- Directed by: Rithy Panh
- Written by: Rithy Panh
- Produced by: Cati Couteau
- Cinematography: Prum Mesa
- Edited by: Isabelle Roudy Marie-Christine Rougerie
- Music by: Marc Marder
- Distributed by: INA
- Release dates: 19 August 2000 (UK); 10 March 2001 (France);
- Running time: 100 minutes
- Countries: Cambodia France
- Language: Khmer

= The Land of the Wandering Souls =

The Land of the Wandering Souls (La terre des âmes errantes) is a 2000 French-Cambodian documentary film directed by Rithy Panh.

==Synopsis==
The film follows a Cambodian family as they work to dig a trench across Cambodia to lay the country's first optical fiber cable, depicting their hardships.
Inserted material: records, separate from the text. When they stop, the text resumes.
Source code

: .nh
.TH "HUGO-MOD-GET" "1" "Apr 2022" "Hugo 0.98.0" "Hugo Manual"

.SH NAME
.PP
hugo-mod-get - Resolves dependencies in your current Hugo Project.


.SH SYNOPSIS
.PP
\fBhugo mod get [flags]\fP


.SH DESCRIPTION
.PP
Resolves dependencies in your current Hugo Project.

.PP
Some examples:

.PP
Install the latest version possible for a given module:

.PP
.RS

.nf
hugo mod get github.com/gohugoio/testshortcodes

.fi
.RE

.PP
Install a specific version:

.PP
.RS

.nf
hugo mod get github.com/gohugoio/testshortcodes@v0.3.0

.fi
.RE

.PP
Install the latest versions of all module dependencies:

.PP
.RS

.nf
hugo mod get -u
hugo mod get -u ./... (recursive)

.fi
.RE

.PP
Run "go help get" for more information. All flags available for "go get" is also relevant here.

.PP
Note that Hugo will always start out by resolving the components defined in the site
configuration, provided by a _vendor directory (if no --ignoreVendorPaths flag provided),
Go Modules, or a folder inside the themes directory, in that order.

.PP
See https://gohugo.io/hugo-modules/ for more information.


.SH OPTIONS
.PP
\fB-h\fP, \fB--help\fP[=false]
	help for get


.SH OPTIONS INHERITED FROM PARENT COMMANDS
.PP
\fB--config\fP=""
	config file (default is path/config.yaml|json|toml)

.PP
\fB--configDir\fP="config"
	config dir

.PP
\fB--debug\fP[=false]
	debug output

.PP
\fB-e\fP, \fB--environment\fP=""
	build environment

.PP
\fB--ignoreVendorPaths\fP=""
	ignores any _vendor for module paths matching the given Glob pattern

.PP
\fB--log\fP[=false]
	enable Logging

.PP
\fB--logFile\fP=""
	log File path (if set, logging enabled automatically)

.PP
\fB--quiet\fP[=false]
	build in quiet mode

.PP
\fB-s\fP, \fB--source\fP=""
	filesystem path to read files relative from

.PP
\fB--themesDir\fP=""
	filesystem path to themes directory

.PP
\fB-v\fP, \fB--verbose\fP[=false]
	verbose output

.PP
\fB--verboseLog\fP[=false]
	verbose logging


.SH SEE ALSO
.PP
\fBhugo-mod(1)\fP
At one point during their excavation, the workers uncover a killing field, a remnant of the genocidal purges of the Khmer Rouge.

==Reception==
The Land of the Wandering Souls premiered at the 2000 Edinburgh International Film Festival. It went on to screen at around a dozen other film festivals, winning numerous awards, including:
- Banff Rockie Award for best social and political documentary at the Banff World Television Festival.
- Golden Gate Award for best current events film or video at the San Francisco International Film Festival.
- Best documentary feature (honorable mention) at the Vancouver International Film Festival.
- The Robert and Frances Flaherty Prize at the Yamagata International Documentary Film Festival.
The film was also featured on "Wide Angle", a Public Broadcasting Service television series.